Solution: Work with experts like lawyers, real estate agents, and tax advisors. Stay updated on local laws and plan for changes.
- Operational Risks
Maintaining a building costs money, like fixing things or keeping it safe. If tenants leave, it can take a long time to find new ones. This can mean less money coming in for a while.
When a commercial tenant leaves, their space can stay empty for 6-12 months or longer. If a big part of a property is empty—like 10%, 20%, or even 30%—it can really affect how much money the investor makes.
Solution: Budget for maintenance and have savings for empty periods. Keep good relationships with tenants to reduce turnover.
- Environmental Risks
Some properties might have pollution from past use that can be expensive to clean up. Laws about protecting the environment can also affect what owners can do with their property. Climate change can also affect how safe buildings are from floods or other problems.
Solution: Do environmental checks before buying. Follow environmental laws and plan for climate changes when building or managing property.
- Financial Risks
When investing in commercial real estate, financial risks loom large, especially when borrowing money to purchase properties. Borrowing entails paying interest, which adds to the overall cost of ownership. If interest rates increase, as they can with changes in economic conditions, the cost of borrowing also rises, potentially squeezing profit margins.
Another significant financial risk is ‘leveraging’, which involves using borrowed funds to finance a large portion of the property purchase. While leverage can amplify returns if property values rise, it also magnifies losses if property values decline. This scenario can leave investors vulnerable to financial strain, especially if rental income doesn’t cover mortgage payments and other expenses.
Solution: Plan finances carefully. Consider fixed-rate loans to avoid surprises with interest rates. Don’t borrow more than you can afford to pay back.
- Lack of Knowledge
Investing in commercial real estate can be tricky if you don’t have experience or knowledge of how the market works. Unlike buying a home, commercial properties involve different factors like lease agreements, property management, and market dynamics that can be unfamiliar to new investors.

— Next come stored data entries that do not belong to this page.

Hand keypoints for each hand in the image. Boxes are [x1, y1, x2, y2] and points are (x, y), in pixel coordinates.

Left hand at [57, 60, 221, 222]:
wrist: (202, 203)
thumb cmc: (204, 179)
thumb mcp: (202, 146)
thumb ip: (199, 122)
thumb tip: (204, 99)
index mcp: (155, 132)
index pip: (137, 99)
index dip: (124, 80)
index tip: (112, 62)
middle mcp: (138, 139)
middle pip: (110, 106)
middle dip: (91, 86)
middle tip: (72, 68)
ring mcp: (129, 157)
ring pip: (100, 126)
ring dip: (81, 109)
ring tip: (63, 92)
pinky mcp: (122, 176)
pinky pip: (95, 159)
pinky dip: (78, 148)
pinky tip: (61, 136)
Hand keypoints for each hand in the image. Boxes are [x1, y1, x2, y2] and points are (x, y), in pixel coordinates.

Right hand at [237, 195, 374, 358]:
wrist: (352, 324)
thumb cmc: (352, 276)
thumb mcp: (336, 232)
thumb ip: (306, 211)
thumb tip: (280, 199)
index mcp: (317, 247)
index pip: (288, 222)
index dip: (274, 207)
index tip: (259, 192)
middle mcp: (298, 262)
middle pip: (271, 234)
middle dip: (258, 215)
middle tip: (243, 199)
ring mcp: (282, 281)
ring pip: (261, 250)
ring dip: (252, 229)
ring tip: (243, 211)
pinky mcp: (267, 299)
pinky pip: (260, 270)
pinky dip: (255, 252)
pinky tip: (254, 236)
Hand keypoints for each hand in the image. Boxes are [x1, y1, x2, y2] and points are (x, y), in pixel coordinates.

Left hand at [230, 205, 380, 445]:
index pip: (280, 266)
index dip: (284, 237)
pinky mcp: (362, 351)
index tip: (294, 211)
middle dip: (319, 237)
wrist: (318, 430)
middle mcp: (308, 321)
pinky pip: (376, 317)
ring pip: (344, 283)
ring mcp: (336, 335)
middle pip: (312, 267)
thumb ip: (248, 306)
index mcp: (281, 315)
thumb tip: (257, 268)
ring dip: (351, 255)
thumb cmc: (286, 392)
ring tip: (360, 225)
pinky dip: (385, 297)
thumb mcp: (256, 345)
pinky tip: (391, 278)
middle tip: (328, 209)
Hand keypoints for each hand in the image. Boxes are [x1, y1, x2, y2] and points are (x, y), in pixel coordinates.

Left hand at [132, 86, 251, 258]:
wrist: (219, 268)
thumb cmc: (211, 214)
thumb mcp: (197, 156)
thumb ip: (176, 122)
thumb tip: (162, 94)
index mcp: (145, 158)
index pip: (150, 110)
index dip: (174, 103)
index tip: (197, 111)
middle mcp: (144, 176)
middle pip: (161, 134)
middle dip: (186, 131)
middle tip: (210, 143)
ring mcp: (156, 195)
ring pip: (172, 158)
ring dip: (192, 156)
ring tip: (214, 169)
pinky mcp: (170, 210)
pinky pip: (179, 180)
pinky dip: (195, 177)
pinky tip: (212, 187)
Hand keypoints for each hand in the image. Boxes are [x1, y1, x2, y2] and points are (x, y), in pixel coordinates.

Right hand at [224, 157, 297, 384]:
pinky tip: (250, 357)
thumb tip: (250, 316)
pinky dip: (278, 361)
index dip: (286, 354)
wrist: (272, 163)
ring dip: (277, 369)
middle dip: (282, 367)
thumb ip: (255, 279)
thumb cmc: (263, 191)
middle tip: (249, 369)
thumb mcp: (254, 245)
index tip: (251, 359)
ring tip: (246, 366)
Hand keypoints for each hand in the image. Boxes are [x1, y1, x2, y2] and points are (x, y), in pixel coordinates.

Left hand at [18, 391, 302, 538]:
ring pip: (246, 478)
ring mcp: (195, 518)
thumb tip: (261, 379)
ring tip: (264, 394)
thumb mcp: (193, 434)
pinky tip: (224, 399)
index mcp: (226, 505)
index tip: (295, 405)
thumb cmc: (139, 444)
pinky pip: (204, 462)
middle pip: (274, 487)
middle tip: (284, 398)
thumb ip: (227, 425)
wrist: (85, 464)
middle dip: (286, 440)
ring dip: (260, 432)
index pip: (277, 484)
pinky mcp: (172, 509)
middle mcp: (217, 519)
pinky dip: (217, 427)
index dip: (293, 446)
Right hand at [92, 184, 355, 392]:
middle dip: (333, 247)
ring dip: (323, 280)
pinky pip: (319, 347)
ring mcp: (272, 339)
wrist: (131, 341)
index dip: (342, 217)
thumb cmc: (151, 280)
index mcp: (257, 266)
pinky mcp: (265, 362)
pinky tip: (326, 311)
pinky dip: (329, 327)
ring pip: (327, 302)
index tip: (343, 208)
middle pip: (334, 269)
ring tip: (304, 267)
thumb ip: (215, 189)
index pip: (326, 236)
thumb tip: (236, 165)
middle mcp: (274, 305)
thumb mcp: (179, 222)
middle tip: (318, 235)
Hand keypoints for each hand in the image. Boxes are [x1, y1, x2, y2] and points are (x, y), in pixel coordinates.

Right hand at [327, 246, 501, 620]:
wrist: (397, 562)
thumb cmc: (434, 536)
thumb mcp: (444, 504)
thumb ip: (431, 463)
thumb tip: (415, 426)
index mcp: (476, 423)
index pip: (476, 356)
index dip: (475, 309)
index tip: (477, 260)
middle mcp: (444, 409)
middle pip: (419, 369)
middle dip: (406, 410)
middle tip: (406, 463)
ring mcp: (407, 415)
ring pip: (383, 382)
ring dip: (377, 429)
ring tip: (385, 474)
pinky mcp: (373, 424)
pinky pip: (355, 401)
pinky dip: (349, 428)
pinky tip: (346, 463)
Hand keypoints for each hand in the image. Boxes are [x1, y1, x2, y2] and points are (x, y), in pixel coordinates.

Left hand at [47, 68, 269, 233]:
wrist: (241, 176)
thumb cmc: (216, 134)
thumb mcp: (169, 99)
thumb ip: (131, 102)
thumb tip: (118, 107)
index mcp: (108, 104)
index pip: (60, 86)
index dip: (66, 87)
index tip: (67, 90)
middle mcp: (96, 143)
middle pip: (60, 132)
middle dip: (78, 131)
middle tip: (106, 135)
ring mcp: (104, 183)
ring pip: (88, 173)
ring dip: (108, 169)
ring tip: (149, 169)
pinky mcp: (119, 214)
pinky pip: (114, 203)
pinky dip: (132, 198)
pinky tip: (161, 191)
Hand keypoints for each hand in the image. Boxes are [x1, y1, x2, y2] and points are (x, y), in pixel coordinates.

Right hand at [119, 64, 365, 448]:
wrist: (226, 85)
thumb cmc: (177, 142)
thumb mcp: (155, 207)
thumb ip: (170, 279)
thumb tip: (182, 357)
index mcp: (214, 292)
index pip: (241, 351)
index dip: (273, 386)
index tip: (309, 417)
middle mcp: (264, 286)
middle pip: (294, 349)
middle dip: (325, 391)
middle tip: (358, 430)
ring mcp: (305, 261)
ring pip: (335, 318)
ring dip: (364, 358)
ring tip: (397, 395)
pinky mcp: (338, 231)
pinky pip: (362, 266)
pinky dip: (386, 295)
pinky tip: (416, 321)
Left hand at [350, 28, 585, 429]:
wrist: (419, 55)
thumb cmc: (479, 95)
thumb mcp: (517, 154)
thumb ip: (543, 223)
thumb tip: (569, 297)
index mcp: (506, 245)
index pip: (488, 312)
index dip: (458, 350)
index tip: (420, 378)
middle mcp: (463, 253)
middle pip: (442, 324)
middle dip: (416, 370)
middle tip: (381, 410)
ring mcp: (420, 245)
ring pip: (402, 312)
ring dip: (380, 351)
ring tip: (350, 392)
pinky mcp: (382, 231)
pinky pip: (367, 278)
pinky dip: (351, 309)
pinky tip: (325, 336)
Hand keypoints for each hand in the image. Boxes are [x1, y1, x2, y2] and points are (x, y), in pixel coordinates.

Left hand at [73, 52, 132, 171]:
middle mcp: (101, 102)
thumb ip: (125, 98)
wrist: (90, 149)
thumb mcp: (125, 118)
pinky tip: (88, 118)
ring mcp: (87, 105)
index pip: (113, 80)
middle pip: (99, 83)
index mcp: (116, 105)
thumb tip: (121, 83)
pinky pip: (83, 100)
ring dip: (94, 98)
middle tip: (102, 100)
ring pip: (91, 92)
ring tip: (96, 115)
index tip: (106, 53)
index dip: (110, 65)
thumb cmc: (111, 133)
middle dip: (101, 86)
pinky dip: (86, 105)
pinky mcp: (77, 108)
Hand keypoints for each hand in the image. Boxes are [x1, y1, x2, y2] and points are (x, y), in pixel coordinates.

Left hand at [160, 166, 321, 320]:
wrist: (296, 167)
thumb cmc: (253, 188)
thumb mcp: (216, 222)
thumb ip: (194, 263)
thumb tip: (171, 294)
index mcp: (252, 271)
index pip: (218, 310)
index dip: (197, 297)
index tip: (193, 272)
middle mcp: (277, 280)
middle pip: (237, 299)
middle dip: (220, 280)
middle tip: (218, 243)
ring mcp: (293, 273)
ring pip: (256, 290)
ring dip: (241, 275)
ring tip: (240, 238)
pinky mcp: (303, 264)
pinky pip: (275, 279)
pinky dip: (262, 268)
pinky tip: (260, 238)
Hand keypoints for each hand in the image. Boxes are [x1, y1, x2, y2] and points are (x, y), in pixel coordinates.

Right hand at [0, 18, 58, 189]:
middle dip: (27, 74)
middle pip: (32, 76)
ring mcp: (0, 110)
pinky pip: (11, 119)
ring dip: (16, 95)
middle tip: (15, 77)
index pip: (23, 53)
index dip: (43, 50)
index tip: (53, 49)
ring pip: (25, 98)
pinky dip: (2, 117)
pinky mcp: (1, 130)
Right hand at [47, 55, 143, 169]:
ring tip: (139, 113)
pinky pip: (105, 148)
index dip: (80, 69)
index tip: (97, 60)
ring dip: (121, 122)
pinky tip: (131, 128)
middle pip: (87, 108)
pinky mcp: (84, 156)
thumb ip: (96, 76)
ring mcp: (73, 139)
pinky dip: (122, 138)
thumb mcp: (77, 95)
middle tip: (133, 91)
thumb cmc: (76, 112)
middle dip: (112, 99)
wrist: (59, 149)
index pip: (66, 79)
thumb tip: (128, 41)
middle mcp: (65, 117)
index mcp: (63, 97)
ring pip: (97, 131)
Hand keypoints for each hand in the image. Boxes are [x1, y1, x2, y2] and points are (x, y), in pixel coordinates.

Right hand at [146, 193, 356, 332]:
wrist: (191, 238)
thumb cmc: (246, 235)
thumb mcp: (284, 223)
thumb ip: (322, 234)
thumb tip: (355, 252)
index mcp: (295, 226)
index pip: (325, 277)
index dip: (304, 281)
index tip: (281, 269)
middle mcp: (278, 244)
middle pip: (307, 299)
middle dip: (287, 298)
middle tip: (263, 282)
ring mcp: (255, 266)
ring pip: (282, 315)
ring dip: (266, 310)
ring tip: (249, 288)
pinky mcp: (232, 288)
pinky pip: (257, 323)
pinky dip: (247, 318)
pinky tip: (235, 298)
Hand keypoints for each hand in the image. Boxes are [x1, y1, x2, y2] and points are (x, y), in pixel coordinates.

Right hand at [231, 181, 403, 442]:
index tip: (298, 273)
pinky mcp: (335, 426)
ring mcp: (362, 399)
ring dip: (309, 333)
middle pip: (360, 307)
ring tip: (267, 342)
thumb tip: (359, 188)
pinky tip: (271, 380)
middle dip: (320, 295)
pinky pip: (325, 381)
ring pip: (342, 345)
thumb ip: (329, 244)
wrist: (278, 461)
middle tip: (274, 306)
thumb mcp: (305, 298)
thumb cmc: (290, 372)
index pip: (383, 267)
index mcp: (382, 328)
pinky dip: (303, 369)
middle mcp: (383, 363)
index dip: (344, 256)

Solution: To overcome this challenge, it’s beneficial to seek guidance from experienced professionals such as real estate agents who specialize in commercial properties. They can provide valuable insights into market trends, property valuation, and potential risks specific to commercial real estate.
Additionally, starting with smaller investments allows you to gain hands-on experience and learn the intricacies of managing commercial properties without exposing yourself to excessive financial risk.
By both methods, you can build confidence and knowledge gradually, making more informed investment decisions in the competitive Canadian commercial real estate market.
The Bottom Lines
Investing in commercial real estate in Canada can be a smart way to grow your money, but it’s not without risks. Economic changes, market fluctuations, legal issues, and operational challenges can all impact your investment.
To manage these risks, it’s crucial to stay informed, diversify your investments, and work with experts like lawyers and real estate agents. By taking these steps, you can make more informed decisions and increase your chances of success in the Canadian market.